“He passed away peacefully, surrounded by family,” his wife, Anni Bonnke, said in a statement.
The family lives in the United States but the founder of Christ For All Nations was best known for his decades of preaching in Africa, a ministry in which he has seen more than 79 million saved along with a popular healing ministry, according to the organization.
“It’s no exaggeration to say that his work transformed the continent,” Daniel Kolenda, Bonnke’s successor at the ministry, said in a statement. “Evangelist Bonnke drew some of the largest live audiences in history.”
Authoring 40 books, Bonnke is memorialized by his ministry with this quote: “Let my mortal lips preach the eternal gospel, and my mortal hands build your eternal kingdom – to the glory of the father.”
Born in 1940 in Königsberg, Germany, his family became German refugees and he received his call to Africa at the age of 10. He was ordained in the German Pentecostal Church before he founded his organization in 1974, which was headquartered in South Africa and is now in Orlando, Florida.
At one of the largest meetings in Lagos, Nigeria, 1.6 million attendees heard him preach in Nov. 2000. He had a dream that God was covering Africa with the blood of Christ before his ministry exploded, holding massive meetings with a platform and speakers outdoors.
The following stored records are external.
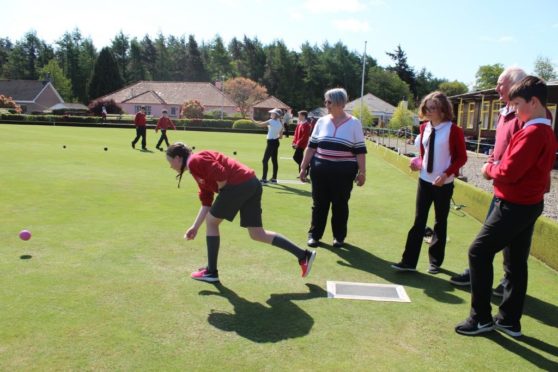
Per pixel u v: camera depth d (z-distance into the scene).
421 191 4.54
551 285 4.41
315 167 5.31
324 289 4.11
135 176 10.50
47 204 7.09
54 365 2.73
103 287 3.90
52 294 3.71
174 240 5.36
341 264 4.84
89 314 3.39
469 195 7.66
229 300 3.77
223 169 3.88
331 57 86.06
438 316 3.64
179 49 98.62
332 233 6.07
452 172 4.33
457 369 2.88
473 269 3.36
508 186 3.19
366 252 5.32
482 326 3.36
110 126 43.00
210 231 4.08
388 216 7.32
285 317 3.50
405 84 86.50
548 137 3.05
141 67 92.88
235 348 3.01
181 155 4.04
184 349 2.97
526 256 3.35
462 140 4.34
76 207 6.96
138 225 6.00
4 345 2.93
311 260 4.20
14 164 11.85
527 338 3.34
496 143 3.92
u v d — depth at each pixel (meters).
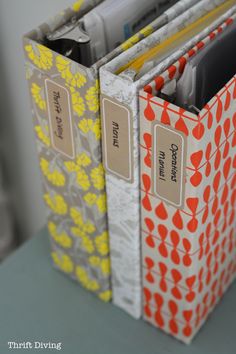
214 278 0.84
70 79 0.68
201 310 0.84
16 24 0.99
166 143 0.65
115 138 0.69
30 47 0.70
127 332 0.87
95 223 0.81
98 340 0.86
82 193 0.79
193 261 0.75
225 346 0.84
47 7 0.91
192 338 0.85
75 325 0.87
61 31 0.72
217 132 0.65
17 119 1.18
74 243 0.87
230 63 0.73
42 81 0.71
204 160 0.65
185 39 0.70
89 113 0.69
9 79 1.11
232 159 0.72
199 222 0.71
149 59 0.68
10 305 0.90
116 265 0.85
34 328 0.87
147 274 0.82
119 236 0.80
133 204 0.74
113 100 0.66
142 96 0.63
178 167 0.66
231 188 0.76
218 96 0.62
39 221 1.38
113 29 0.73
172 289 0.81
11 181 1.35
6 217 1.41
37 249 0.98
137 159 0.70
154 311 0.86
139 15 0.75
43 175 0.83
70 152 0.76
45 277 0.94
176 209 0.71
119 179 0.73
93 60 0.73
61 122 0.74
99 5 0.73
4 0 0.96
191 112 0.64
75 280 0.93
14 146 1.25
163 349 0.85
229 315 0.88
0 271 0.95
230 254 0.86
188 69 0.65
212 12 0.72
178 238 0.74
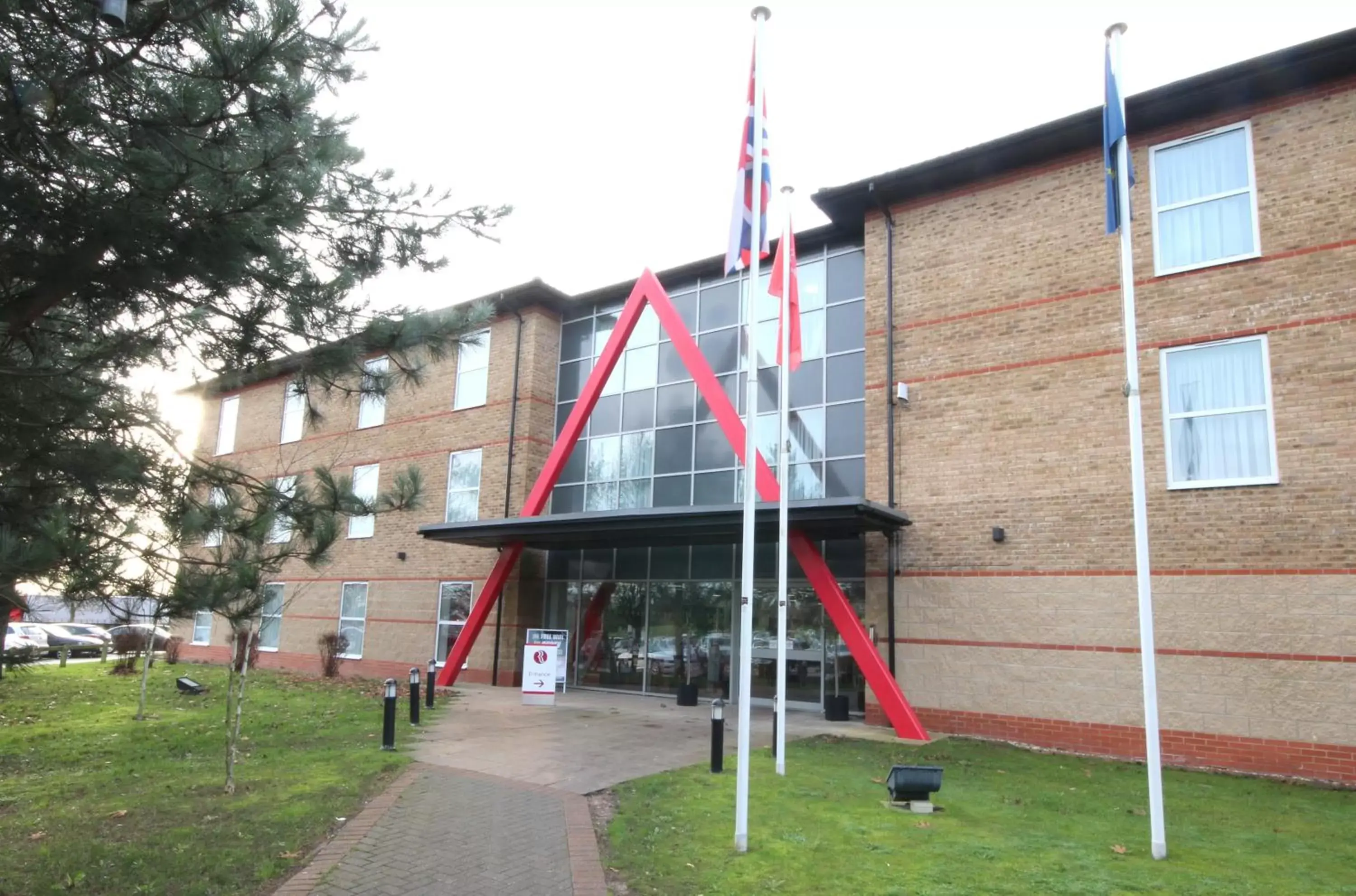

As masses made decisions for Christ, Bonnke’s ministry connected them to local churches for discipleship and growth.
Nigerian President Muhammadu Buhari, who is Muslim, paid tribute to the evangelist, calling his death a “great loss to Nigeria, Africa, and entire world” because his crusades “strongly accentuated the message of Jesus Christ and his vision and zeal for the salvation of souls clearly helped the world in understanding the power of love and kindness as universal language.”
He held a “farewell crusade” to 1.7 million people in Nigeria in Oct. 2017 before he stepped down from his organization due to “health challenges.” Bonnke had critics for his healing ministry.
“Some people call me a healing evangelist. I do not like that,” he told Christianity Today in 2013. “I define myself as a salvation evangelist who also prays for the sick. Wherever we go, 95 percent of the meeting is a clear preaching presentation of the gospel.”
Tributes poured in from evangelical leaders around the world.
“You served Jesus well and finished your course. You were one of the greatest Evangelists of our time,” Paula White-Cain, President Trump’s spiritual adviser who ministered with him on several occasions, wrote on Twitter.
“The home-going celebration for my dear friend Evangelist Reinhard Bonnke has begun. Few have touched my life as he did. My heart is broken for his wife Anni, and his family, yet I join them in honoring the remarkable legacy of a life well-lived!” Pastor Benny Hinn said.
Hillsong Church global senior pastor Brian Houston said: “I love the way salvation resonates in his spirit, whether he’s on a platform speaking to millions or behind the scenes having a chat—Jesus is always on his lips.”
He leaves behind his wife Anni, their children Kai-Uwe, Gabrielle, and Susie, and eight grandchildren.